* **Extract**

= Beginning of Section =

Apologies for myself, I'm a new member and clueless about Macs in general.

I have inherited a 2010 Macbook Pro and I've been hoping to use it for some light work.

The old password to the computer was lost so I figured I would just reinstall the OS. I don't have any install disks so I booted into Internet Recovery.

The High Sierra installation seemed to be going good, but about halfway through the installation, it would restart and give me the question mark folder.

I booted into disk manager and noticed the hard drive was not showing up. After a bit of research I saw that the hard drive cables were notorious for failing, so I ordered a new one and put it in along with an SSD I had laying around. I went back into disk manager but the drive still won't show up. Fair enough, I figured maybe the SSD wasn't compatible(?) so I put the original drive back in. After booting to internet recovery, it displays a loading bar, then when it finishes, it restarts and boots to the question mark folder, never going into the recovery menu.

I figured now my only option was to install the OS on an external drive. I tried the original drive in an enclosure and it would finally show up in disk manager, but after formatting it, the installer tells me the computer is "missing a firmware partition" A little more research tells me I need the firmware partition to be on an internal drive, which the computer cannot read.

I'm at a loss, I understand why the computer needs the firmware to be on an internal drive but I feel there's got to be a way for me to at least get an OS up and running so I can test the computer a little better.

Thanks so much for any suggestions!

= End of Section =

* **Collected data entries**
= Beginning of Section =

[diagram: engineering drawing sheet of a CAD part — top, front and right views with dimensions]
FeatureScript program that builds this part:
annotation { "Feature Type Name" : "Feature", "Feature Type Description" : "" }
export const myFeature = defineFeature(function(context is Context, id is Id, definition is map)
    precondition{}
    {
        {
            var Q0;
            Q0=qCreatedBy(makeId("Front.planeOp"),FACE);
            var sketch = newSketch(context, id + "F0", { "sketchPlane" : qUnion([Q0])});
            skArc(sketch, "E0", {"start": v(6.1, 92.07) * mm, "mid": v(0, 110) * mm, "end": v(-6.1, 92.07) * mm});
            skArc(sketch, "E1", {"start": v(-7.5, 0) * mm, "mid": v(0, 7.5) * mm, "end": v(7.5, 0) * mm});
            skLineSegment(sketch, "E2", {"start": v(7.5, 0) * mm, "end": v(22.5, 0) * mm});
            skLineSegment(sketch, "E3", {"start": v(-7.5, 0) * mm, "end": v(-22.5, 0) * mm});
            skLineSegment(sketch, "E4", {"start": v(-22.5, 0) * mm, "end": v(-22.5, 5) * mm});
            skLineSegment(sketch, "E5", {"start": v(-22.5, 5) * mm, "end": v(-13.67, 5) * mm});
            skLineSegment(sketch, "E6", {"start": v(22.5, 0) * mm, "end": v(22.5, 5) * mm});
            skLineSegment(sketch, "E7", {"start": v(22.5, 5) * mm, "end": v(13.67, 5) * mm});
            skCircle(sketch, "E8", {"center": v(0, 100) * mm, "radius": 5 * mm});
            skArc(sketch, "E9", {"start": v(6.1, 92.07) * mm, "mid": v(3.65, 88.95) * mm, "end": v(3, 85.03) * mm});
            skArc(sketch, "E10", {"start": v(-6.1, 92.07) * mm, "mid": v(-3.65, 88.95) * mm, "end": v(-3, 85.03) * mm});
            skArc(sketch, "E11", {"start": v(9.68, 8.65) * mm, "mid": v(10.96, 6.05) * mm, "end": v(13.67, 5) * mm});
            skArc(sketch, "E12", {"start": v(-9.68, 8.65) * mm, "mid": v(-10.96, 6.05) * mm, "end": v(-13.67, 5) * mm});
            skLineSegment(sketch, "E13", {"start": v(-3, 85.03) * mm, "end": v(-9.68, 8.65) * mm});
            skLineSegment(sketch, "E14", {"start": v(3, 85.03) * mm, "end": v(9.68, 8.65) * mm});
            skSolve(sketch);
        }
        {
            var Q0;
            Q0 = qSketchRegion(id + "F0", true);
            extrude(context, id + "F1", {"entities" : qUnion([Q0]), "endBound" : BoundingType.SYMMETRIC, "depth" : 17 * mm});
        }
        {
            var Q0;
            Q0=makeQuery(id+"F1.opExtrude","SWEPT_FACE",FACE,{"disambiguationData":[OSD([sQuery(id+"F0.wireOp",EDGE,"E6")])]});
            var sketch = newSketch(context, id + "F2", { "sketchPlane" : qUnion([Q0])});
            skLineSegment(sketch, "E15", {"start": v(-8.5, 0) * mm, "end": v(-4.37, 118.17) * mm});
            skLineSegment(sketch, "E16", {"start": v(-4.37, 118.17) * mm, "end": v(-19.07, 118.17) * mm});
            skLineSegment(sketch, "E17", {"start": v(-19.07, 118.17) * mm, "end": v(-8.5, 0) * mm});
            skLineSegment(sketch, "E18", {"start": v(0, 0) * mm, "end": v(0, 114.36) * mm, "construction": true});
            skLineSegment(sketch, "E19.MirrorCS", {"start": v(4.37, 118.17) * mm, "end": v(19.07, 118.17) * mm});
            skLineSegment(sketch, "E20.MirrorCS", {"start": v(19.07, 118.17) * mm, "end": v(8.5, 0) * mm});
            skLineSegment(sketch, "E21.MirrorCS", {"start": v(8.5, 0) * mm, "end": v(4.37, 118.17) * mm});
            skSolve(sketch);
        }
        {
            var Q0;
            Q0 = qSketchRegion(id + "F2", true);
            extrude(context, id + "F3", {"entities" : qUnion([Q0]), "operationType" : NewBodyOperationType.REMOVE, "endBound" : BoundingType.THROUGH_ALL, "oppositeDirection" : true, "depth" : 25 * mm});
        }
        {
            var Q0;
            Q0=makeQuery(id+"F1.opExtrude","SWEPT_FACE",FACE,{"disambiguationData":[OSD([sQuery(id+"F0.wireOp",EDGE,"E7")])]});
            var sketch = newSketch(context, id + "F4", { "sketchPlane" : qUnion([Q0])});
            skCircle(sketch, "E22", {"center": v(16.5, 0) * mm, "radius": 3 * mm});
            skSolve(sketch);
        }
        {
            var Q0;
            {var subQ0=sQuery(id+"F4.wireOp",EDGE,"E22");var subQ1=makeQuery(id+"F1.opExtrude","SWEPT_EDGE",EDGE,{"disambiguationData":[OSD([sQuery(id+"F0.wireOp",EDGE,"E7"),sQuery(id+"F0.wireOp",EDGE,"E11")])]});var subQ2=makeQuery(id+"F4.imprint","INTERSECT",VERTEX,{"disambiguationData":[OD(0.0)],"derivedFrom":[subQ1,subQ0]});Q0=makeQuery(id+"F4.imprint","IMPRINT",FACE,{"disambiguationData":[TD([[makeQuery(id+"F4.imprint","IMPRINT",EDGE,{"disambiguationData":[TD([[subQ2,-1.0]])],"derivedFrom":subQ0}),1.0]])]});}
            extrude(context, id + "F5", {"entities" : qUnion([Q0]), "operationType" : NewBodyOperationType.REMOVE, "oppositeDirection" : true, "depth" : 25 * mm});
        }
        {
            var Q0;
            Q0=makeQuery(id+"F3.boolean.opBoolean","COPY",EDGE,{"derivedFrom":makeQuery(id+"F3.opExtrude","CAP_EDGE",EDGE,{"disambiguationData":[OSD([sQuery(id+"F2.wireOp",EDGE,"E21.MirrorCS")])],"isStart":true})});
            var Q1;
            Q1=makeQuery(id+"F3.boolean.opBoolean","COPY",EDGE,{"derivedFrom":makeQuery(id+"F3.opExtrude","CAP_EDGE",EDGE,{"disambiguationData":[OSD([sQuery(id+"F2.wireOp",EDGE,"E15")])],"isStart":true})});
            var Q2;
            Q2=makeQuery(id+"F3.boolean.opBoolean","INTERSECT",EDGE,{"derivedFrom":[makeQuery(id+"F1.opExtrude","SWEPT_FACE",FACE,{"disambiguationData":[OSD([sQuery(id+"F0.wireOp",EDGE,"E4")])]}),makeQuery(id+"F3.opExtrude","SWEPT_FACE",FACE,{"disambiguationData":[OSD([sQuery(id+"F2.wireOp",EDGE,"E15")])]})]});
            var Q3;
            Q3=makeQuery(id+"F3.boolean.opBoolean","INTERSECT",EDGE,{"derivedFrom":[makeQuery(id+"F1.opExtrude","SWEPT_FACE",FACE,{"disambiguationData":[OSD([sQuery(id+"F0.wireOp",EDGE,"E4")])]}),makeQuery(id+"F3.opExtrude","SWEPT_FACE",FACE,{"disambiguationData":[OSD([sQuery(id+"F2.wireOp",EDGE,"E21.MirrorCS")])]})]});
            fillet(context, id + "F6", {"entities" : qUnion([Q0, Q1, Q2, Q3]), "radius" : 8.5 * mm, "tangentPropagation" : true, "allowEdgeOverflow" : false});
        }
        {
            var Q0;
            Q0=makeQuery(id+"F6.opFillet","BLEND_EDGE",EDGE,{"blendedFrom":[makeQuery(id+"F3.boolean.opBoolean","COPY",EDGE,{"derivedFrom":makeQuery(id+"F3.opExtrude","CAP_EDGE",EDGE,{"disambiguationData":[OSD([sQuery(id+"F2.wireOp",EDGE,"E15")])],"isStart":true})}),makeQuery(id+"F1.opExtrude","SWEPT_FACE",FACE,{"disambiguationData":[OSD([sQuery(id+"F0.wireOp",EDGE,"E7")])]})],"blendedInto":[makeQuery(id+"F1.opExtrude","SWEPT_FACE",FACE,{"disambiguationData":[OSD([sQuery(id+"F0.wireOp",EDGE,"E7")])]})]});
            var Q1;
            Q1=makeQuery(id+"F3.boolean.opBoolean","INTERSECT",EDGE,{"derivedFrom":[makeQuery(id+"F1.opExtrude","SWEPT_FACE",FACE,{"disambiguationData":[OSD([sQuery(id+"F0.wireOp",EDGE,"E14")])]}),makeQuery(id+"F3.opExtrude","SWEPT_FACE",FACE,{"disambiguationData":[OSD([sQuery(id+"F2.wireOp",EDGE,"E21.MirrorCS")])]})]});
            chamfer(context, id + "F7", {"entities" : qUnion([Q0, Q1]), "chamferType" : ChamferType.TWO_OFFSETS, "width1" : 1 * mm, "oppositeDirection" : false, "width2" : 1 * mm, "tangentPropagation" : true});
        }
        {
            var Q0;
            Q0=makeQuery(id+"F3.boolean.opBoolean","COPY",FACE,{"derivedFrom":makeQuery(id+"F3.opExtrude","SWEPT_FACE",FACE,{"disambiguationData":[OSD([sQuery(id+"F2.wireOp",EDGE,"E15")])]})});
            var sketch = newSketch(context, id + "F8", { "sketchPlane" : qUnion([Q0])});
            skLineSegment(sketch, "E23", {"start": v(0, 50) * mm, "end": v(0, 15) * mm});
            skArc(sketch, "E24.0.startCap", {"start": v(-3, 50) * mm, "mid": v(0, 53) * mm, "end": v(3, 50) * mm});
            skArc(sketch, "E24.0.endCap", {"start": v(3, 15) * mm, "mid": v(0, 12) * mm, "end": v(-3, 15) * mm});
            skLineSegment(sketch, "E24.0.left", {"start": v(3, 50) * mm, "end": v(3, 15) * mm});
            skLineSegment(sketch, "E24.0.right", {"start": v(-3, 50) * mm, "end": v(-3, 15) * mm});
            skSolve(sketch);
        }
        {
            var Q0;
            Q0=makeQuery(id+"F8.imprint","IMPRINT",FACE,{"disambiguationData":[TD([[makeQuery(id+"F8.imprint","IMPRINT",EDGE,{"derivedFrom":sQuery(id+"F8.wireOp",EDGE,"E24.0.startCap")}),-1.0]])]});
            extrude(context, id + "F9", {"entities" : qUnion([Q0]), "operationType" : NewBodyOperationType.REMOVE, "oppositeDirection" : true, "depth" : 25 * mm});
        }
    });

= End of Section =

* **Required work**
1. Answer these questions from the MacBook Pro post:
(a) What year is the MacBook Pro?
(b) Which OS was being installed through Internet Recovery?
(c) What did the installer report after the original drive, in an enclosure, was formatted?
2. Duplicate everything in the MacBook Pro post from "I have inherited" down to "into Internet Recovery.".
None of the entries are needed for any of this.

* **Answers to the problems**
1.
(a) 2010
(b) High Sierra
(c) That the computer is "missing a firmware partition"

2.
I have inherited a 2010 Macbook Pro and I've been hoping to use it for some light work.

The old password to the computer was lost so I figured I would just reinstall the OS. I don't have any install disks so I booted into Internet Recovery.